The radium factory is key to the story health-wise and in terms of how powerfully attached someone’s image of Home can be. Zorrie made two dear friends on the job, Janie and Marie, the first real girlfriends she had, but she missed Indiana’s soil so much she left them when she didn’t even have a physical home. Returning to her homeland, she finds that farmhouse through the blessings of love and different kinds of friendships. Virgil, Ruby, and Noah, most significantly. 

Zorrie and her girlfriends called themselves “Ghost Girls” after they realized the powder on their hands and faces, having licked it onto their paintbrushes, glowed.
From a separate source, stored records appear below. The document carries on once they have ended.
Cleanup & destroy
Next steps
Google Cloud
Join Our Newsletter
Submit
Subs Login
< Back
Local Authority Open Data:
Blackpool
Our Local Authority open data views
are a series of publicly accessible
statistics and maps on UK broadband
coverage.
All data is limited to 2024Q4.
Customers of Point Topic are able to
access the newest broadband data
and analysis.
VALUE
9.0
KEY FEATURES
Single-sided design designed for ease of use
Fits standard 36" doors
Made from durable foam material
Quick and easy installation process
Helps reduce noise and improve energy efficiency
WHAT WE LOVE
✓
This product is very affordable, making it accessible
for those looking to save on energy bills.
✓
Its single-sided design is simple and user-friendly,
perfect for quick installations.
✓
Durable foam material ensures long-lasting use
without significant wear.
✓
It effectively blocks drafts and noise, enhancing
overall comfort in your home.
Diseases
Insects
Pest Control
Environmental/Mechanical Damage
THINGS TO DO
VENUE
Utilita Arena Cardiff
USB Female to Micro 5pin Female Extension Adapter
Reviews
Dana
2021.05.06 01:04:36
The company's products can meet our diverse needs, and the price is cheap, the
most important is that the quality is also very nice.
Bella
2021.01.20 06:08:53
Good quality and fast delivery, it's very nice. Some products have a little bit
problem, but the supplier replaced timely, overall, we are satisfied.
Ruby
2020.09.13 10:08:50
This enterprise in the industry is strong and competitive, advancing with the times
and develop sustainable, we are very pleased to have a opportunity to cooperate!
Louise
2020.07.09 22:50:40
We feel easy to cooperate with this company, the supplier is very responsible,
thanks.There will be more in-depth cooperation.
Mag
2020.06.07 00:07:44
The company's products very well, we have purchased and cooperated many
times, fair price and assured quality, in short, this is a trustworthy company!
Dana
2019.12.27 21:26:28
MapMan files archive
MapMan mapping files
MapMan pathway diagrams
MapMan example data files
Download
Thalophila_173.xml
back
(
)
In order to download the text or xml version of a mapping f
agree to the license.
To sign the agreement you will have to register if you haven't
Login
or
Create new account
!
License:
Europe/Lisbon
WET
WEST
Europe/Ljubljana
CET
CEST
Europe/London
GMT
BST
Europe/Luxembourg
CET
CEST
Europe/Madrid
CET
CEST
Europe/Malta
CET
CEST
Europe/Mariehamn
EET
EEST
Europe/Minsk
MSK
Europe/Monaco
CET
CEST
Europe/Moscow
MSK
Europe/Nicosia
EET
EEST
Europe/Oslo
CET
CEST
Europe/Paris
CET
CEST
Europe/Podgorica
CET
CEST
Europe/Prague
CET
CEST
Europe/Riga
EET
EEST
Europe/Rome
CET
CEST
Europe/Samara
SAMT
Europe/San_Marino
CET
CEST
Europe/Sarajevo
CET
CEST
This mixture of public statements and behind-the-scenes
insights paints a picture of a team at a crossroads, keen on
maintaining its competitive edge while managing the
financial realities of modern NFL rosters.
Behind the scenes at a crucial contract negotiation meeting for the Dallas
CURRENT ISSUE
Unaware of how sinister it was, they rejoiced in how they could “stand luminous under the stars” like Flaubert’s quote, feeling special, valued, for the first time in their lives.

While Zorrie stays in touch with Janie and Marie from time to time throughout the years, sometimes desiring to see them, mostly they remain fond memories of happy times. As other friends and neighbors cycle in and out of her life more memories buoy her as her life narrows and becomes lonely once again. A dog named Oats enters her life unexpectedly, beautifully evoking the soul-mate companionship dog lovers feel, especially people living alone or isolated. No surprise, then, that one of the outcomes of pandemic quarantining has been a surge in animal adoptions. Also, more baking and gardening, both of which comfort Zorrie too. The “gift of music” another pleasure.

In these ways, Zorrie’s life reminds us of ours. Nostalgic in our memories of loved ones we’ve lost, and for simpler times when neighbors truly watched out for each other.

Another quote from the above mentioned French philosopher Michel de Montaigne reinforces the life-affirming theme: “We must learn to endure what we cannot avoid. Our life is composed, like the harmony of the world, of contrary things, also of different tones, sweet and harsh, sharp and flat, soft and loud.” Hunt expresses this sentiment in fewer words: “The fragile film of the present must be buttressed against the past.”

The poetic rendering of a singular life humanizes the fragility of life, and shows us where to find strength and humanity.

Lorraine

P.S. The novel really hit home as my husband engraved our wedding bands with the inscription “Till Eternity.”